RASC News Agency: Amid an escalating wave of forced deportations of Afghanistani refugees from neighboring countries and the international community’s wavering commitment to humanitarian obligations, the United Nations has raised a resounding alarm: “Now is not the time to abandon the people of Afghanistan.” This statement, issued by the Office of the UN High Commissioner for Human Rights (OHCHR), is not merely a diplomatic appeal it is a moral reckoning for a world that seems increasingly fatigued by empathy and dangerously close to consigning the Afghanistani people to oblivion. In a powerful message shared on the social media platform X (formerly Twitter), the UN urged all countries to ensure safe, legal, and humane pathways for Afghanistani refugees individuals who, after enduring decades of war, systemic discrimination, poverty, and persecution, now stand more vulnerable than ever.
As state after state intensifies deportations, Ravina Shamdasani, spokesperson for the UN Human Rights Office, issued a stark warning: the forced return of Afghanistani asylum seekers to a country where they face the threat of torture, persecution, or inhumane treatment constitutes a flagrant violation of the fundamental international principle of non-refoulement the prohibition against returning individuals to a country where they are at risk of serious harm.

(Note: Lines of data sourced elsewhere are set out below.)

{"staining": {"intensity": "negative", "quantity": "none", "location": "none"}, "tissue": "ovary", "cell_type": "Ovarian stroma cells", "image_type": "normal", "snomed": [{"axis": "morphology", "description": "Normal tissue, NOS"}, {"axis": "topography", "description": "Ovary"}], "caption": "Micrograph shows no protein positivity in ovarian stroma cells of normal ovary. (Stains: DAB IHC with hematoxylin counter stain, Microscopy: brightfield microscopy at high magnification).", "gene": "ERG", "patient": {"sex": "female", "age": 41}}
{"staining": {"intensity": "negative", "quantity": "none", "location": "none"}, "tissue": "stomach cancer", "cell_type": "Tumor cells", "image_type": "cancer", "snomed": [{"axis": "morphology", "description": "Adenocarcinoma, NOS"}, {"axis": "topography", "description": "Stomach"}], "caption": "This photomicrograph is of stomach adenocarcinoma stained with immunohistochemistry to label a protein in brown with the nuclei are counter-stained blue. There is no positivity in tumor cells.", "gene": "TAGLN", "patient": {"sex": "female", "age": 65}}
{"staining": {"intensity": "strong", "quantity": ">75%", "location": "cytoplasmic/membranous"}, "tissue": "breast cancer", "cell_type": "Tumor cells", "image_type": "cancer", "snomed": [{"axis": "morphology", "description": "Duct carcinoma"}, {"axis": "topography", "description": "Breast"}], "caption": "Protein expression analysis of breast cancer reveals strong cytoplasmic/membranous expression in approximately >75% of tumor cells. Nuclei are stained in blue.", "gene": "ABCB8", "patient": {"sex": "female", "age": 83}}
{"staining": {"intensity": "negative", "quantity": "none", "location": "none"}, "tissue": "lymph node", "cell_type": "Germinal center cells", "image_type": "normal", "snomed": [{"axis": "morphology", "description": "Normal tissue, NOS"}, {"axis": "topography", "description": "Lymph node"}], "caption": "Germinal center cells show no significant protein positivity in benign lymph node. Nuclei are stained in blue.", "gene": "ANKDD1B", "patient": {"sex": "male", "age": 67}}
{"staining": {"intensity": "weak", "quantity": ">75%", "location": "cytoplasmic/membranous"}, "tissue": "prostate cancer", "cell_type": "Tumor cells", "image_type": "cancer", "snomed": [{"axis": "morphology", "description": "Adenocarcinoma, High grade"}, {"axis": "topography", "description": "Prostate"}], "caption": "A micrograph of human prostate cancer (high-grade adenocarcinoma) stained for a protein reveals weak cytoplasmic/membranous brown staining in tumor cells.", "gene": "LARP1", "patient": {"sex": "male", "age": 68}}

According to human rights observers, many of these deportations whether from Iran, Pakistan, or even European nations are not driven by genuine security concerns or legal processes. Instead, they increasingly resemble punitive expulsions, often marked by brutality and degrading treatment: beatings, confiscation of personal belongings, and arbitrary detentions that underscore the systemic hostility toward these vulnerable people.
While Pakistan and Iran have cited economic and security concerns to justify their policy of mass returns, European countries, under a veneer of bureaucratic detachment, have also begun quietly repatriating Afghanistani refugees to Taliban-controlled Afghanistan a territory that is not only politically unstable but increasingly unlivable, especially for minorities, women, and dissidents. In a particularly controversial move, Germany recently deported dozens of Afghanistani refugees, triggering outrage among humanitarian groups and legal experts. At the heart of this crisis are not just statistics or legal memos, but real human beings people who have spent their entire lives surviving war, only to find themselves now fenced out by barbed wire and apathy. These are individuals whom the world once promised solidarity, protection, and a dignified life. Yet today, they face closed borders, rising xenophobia, and a global order that appears more inclined toward indifference than intervention.
What makes this abandonment even more egregious is the context from which these refugees are fleeing: a nation now under the grip of the Taliban, whose draconian rule has reversed decades of progress in human rights, women’s education, freedom of expression, and judicial fairness. With widespread gender apartheid, repression of ethnic minorities, and economic devastation, Afghanistan has become a textbook example of state failure yet the very international actors that helped shape this outcome are now distancing themselves from its consequences. The pressing question remains: will the international community acknowledge its moral responsibility after two decades of military and political intervention in Afghanistan? Or will it once again watch from afar just as it did during the fall of Kabul as another chapter of Afghanistani suffering unfolds in silence?